Noch viel mehr denke ich über diese Frage nach, wenn es um meine Familie geht. Meine Großeltern sind alle über 70, sogar fast alle über 80. Schon aus diesem Grund gehören alle zur Risikogruppe, ganz egal, ob es ihnen gesundheitlich wirklich gut geht. Auch meine Eltern sind über 50. Dementsprechend war in den vergangenen Wochen der persönliche Kontakt eigentlich nicht existent. Und das, obwohl mehrere Geburtstage in die letzten Wochen fielen. Alle hielten sich eisern an die Empfehlungen und Kontaktbeschränkungen. Die Familienmitglieder überlegten sich verschiedene Dinge, um insbesondere meine Großeltern aufzumuntern. Wie einigen anderen auch schrieb ich ihnen einen Brief. Und ja, das ist alles schwierig, aber ja, es war auch schon einmal sehr viel schwieriger. Insbesondere die Menschen aus der Generation meiner Großeltern wissen das aus eigener Erfahrung.
So, wie sie damals als Kinder die Einschränkungen der Freiheit erlebten, werden auch viele Kinder sich später an die heutige Zeit erleben. Glücklicherweise sind die Gründe dafür völlig andere. Aber das macht eben auch die Einschätzung so viel schwieriger, wie man sich verhält. Ich finde es wichtig, das Wohl der Allgemeinheit zu achten und danach zu handeln. Und ich finde es wichtig, das Wohl eines einzelnen Menschen dabei nicht zu vergessen. Ist es also nun aus moralischer Sicht verständlich, wenn ich nun nach Wochen des spärlichen Kontakts meine Eltern besuche? Mit meiner Mutter einen Spaziergang zu machen (schließlich ist das weiterhin nur zu zweit erlaubt)? Ist es in Ordnung, am Haus meiner Großeltern angekommen uns dort in den Garten zu setzen und ein Stück Kuchen (na ja, zwei Stücke, als ließe sich Oma auf irgendetwas darunter ein) zu essen, wenn wir alle darauf achten, den Mindestabstand zueinander einzuhalten?

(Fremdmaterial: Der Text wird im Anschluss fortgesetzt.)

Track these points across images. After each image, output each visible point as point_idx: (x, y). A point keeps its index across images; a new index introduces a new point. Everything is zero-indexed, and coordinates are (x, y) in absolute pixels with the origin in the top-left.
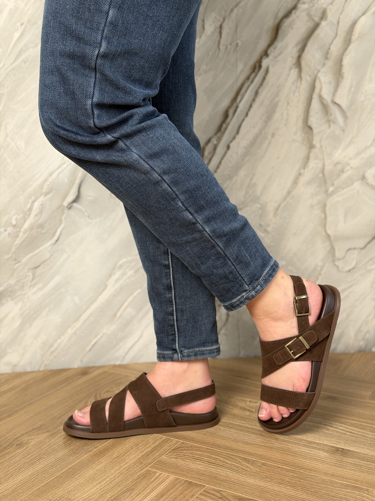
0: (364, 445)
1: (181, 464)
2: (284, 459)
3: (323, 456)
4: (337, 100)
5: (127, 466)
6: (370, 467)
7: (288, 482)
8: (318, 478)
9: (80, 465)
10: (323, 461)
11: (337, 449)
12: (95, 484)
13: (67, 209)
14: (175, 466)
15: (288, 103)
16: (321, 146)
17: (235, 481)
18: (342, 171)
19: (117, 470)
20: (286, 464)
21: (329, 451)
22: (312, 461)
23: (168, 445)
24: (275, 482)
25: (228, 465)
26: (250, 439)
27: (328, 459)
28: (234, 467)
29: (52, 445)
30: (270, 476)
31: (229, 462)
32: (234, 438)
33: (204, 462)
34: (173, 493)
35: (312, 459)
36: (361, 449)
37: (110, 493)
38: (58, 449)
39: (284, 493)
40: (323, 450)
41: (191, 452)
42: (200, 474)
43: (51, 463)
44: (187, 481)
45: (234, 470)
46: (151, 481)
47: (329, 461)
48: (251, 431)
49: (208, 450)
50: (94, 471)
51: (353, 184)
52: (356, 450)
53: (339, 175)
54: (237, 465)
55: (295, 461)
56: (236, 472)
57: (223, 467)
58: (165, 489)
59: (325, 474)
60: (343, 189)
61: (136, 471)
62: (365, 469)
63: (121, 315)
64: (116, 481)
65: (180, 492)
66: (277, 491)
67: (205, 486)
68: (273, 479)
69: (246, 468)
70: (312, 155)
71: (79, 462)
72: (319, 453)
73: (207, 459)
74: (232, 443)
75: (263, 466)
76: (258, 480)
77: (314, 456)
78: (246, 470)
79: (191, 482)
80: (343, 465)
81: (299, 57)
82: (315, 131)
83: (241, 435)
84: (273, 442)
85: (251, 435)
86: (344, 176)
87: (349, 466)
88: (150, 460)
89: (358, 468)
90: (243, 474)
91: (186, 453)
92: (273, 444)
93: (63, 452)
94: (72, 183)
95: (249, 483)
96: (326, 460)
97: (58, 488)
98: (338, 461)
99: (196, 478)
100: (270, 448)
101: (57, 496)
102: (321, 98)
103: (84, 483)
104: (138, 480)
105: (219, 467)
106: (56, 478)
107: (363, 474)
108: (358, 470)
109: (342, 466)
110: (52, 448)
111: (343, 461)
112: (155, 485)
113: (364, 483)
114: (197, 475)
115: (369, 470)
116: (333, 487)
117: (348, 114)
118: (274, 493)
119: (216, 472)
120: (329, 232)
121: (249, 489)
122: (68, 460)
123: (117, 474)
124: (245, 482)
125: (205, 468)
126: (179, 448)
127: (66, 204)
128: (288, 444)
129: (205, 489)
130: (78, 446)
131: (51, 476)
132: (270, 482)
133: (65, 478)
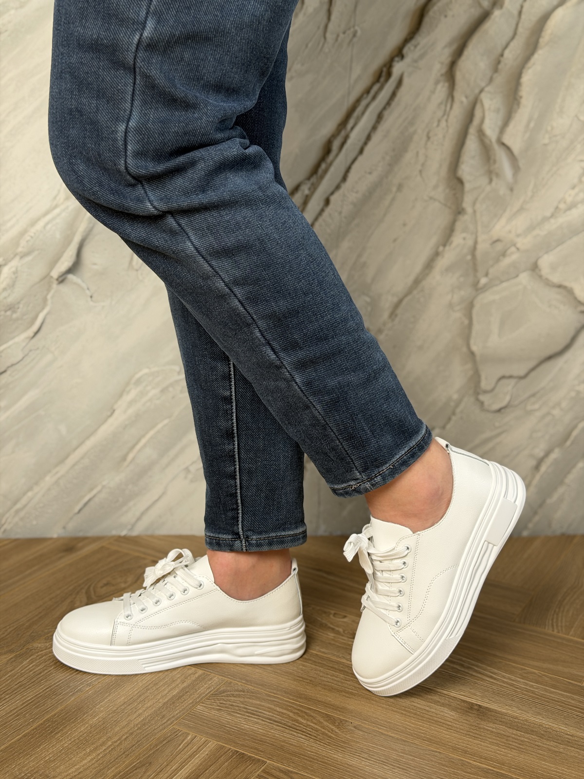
0: (513, 700)
1: (226, 721)
2: (390, 719)
3: (450, 717)
4: (506, 140)
5: (140, 720)
6: (522, 741)
7: (397, 761)
8: (442, 756)
9: (64, 716)
10: (450, 726)
11: (471, 706)
12: (88, 750)
13: (55, 282)
14: (217, 723)
15: (428, 138)
16: (475, 212)
17: (313, 755)
18: (504, 254)
19: (124, 727)
20: (392, 729)
21: (458, 708)
22: (432, 724)
23: (206, 686)
24: (376, 759)
25: (302, 726)
26: (335, 682)
27: (457, 723)
28: (311, 730)
29: (17, 676)
30: (367, 749)
31: (303, 721)
32: (310, 679)
33: (264, 719)
34: (214, 772)
35: (432, 721)
36: (507, 707)
37: (113, 768)
38: (28, 684)
40: (449, 706)
41: (242, 700)
42: (259, 740)
43: (15, 709)
44: (238, 752)
45: (311, 735)
46: (179, 749)
47: (458, 726)
48: (336, 667)
49: (269, 698)
50: (87, 727)
51: (517, 276)
52: (499, 710)
53: (497, 260)
54: (316, 726)
55: (407, 725)
56: (314, 739)
57: (293, 730)
58: (201, 764)
59: (453, 749)
60: (502, 282)
61: (155, 729)
62: (514, 744)
63: (134, 459)
64: (122, 746)
65: (225, 770)
67: (266, 762)
68: (372, 755)
69: (330, 734)
70: (459, 225)
71: (62, 710)
72: (442, 712)
73: (268, 713)
74: (307, 687)
75: (357, 731)
76: (349, 755)
77: (435, 716)
78: (330, 737)
79: (243, 754)
80: (480, 735)
81: (453, 65)
82: (468, 186)
83: (321, 674)
85: (337, 674)
86: (506, 261)
87: (489, 736)
88: (176, 712)
89: (504, 740)
90: (326, 744)
91: (234, 702)
93: (36, 689)
94: (67, 241)
95: (336, 761)
96: (454, 725)
97: (29, 756)
98: (472, 728)
99: (252, 748)
101: (27, 770)
102: (481, 133)
103: (70, 748)
104: (158, 747)
105: (286, 728)
106: (24, 736)
107: (512, 753)
108: (504, 745)
109: (478, 736)
110: (18, 682)
111: (480, 728)
112: (185, 757)
113: (514, 768)
114: (253, 742)
115: (521, 746)
117: (522, 163)
119: (283, 738)
120: (474, 348)
121: (335, 770)
122: (44, 705)
123: (124, 735)
124: (328, 758)
125: (266, 731)
126: (224, 692)
127: (55, 274)
129: (265, 768)
130: (59, 681)
131: (16, 733)
132: (368, 759)
133: (39, 737)
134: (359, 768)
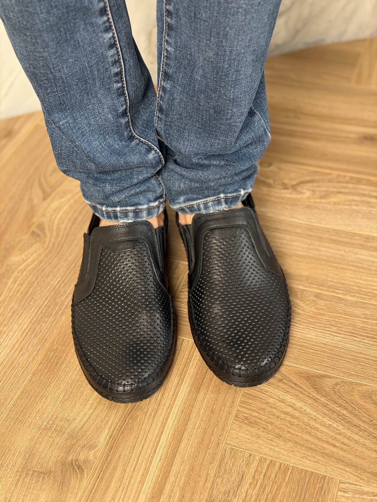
2: (343, 280)
7: (364, 329)
9: (62, 340)
24: (345, 332)
29: (6, 302)
30: (334, 321)
39: (364, 354)
55: (360, 283)
58: (197, 373)
66: (353, 351)
68: (340, 327)
71: (58, 335)
76: (321, 332)
92: (319, 250)
95: (311, 341)
97: (44, 398)
100: (316, 259)
101: (47, 417)
106: (34, 374)
110: (10, 308)
112: (181, 367)
118: (350, 357)
121: (313, 353)
122: (41, 331)
128: (339, 247)
130: (46, 299)
131: (25, 372)
132: (338, 333)
133: (47, 372)
134: (333, 346)
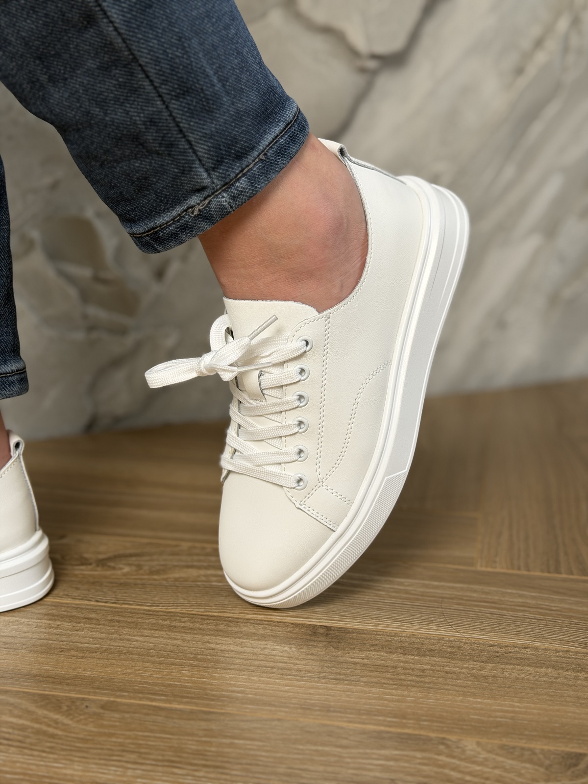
84: (126, 634)
116: (339, 750)
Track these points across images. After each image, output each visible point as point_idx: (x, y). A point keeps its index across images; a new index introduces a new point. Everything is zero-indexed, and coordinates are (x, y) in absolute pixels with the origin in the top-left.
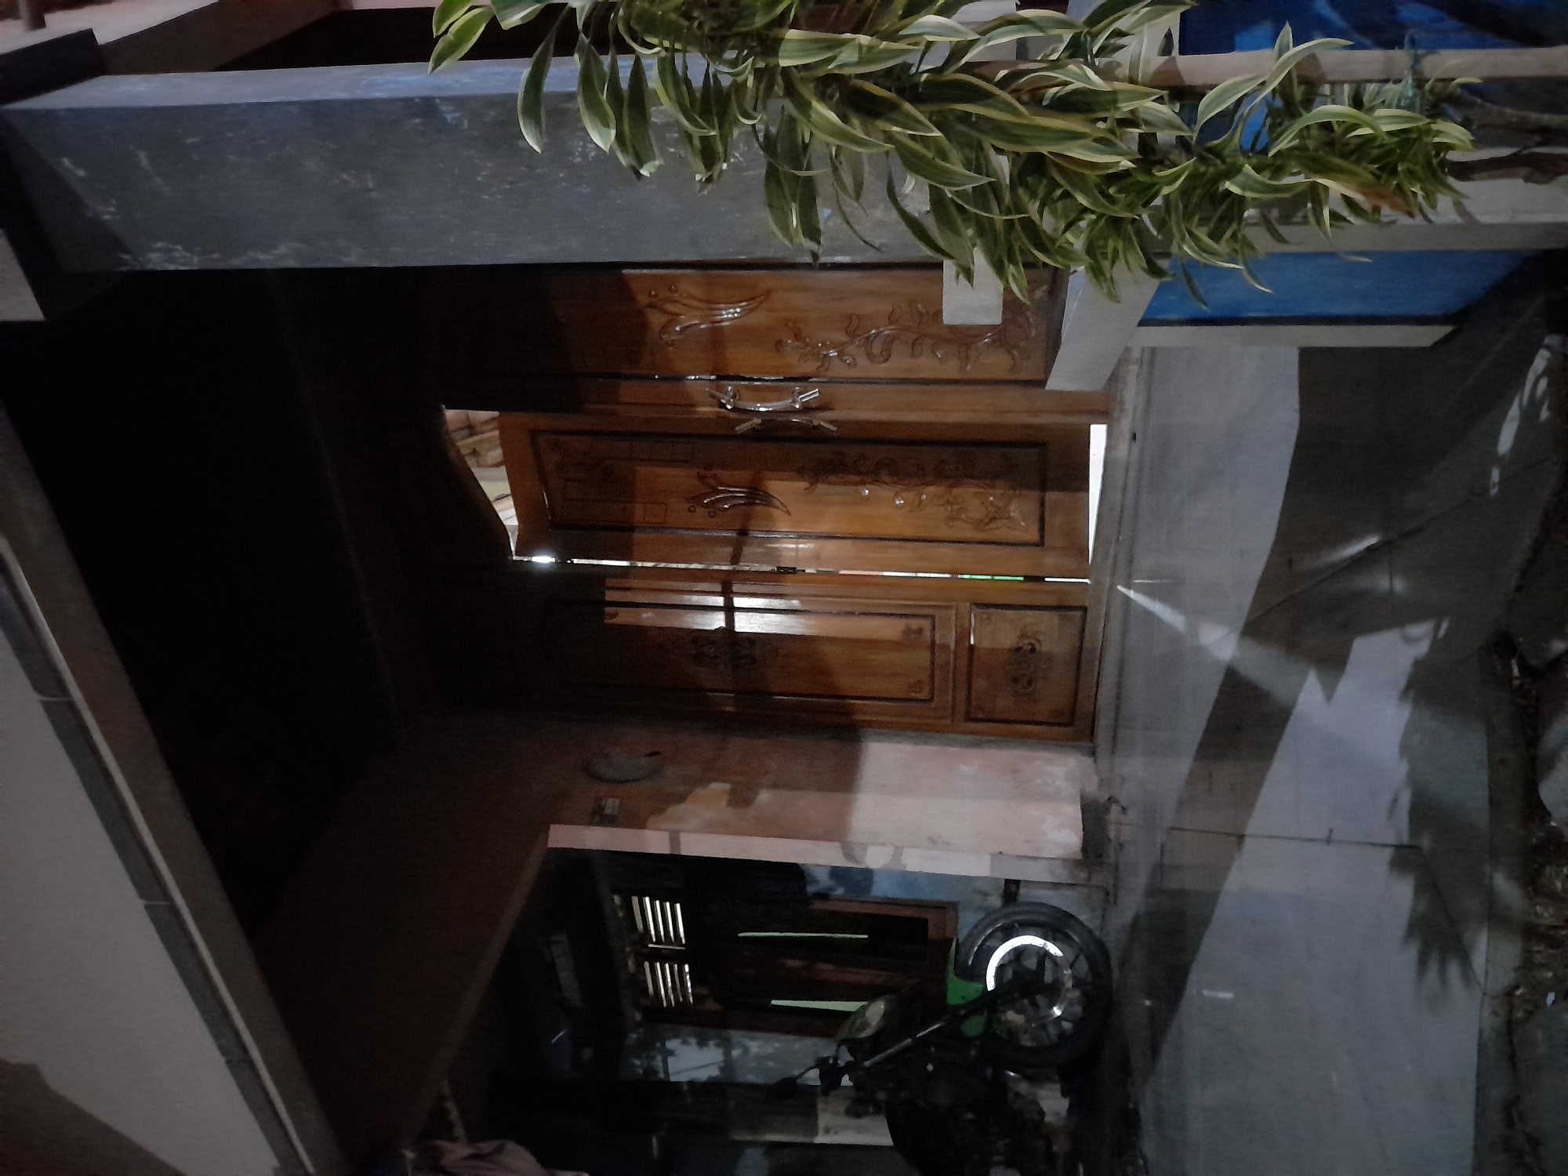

Meine Großeltern pflegen ihre sozialen Kontakte auch weiterhin. Mit Maske, Abstand und gesundem Menschenverstand. Ist es dann noch meine Verantwortung, sie nicht zu sehen, auch, wenn sie sich das wünschen? Wenn ich mir das wünsche? Ein Risiko gehe ich auch ein, jedes Mal, wenn ich die Straße überquere. Und wenn meine Angst zu groß wird, überfahren zu werden, sollte ich wohl nicht mehr die Straße überqueren. Oder überhaupt aus dem Haus gehen. Und selbstverständlich sollte ich auch nicht so oft und rücksichtslos die Straße überqueren, dass das andere, unschuldige beteiligt. Letzten Endes bleibt es eine Frage der eigenen Einstellung und Überzeugung.
Wenn ich ehrlich zu mir selbst bin, weiß ich noch nicht so recht, wo ich stehe. Natürlich finde ich es verantwortungslos, wenn sich große Gruppen von Menschen versammeln, um bewusst und absichtlich gegen die Kontaktbeschränkungen zu verstoßen. Auch, wenn das eine Demonstration für Freiheit sein soll. Auch fände ich sicher nicht sinnvoll, nun wieder jeden Tag von vielen Menschen umgeben zu sein, von denen ich nicht weiß, wie diese wiederum mit den Empfehlungen umgehen. Aber ich kann nicht ohne Weiteres beantworten, ob es okay ist oder nicht, nach mehreren Wochen auch mal wieder meine Freunde, meine Familie wiederzusehen, von denen zumindest niemand akute Vorerkrankungen hat. Bin ich dadurch verantwortungslos? Wem gegenüber? Inwiefern? Wie viel Freiheit ist, aus moralischer Sicht, erlaubt? Und wer entscheidet das?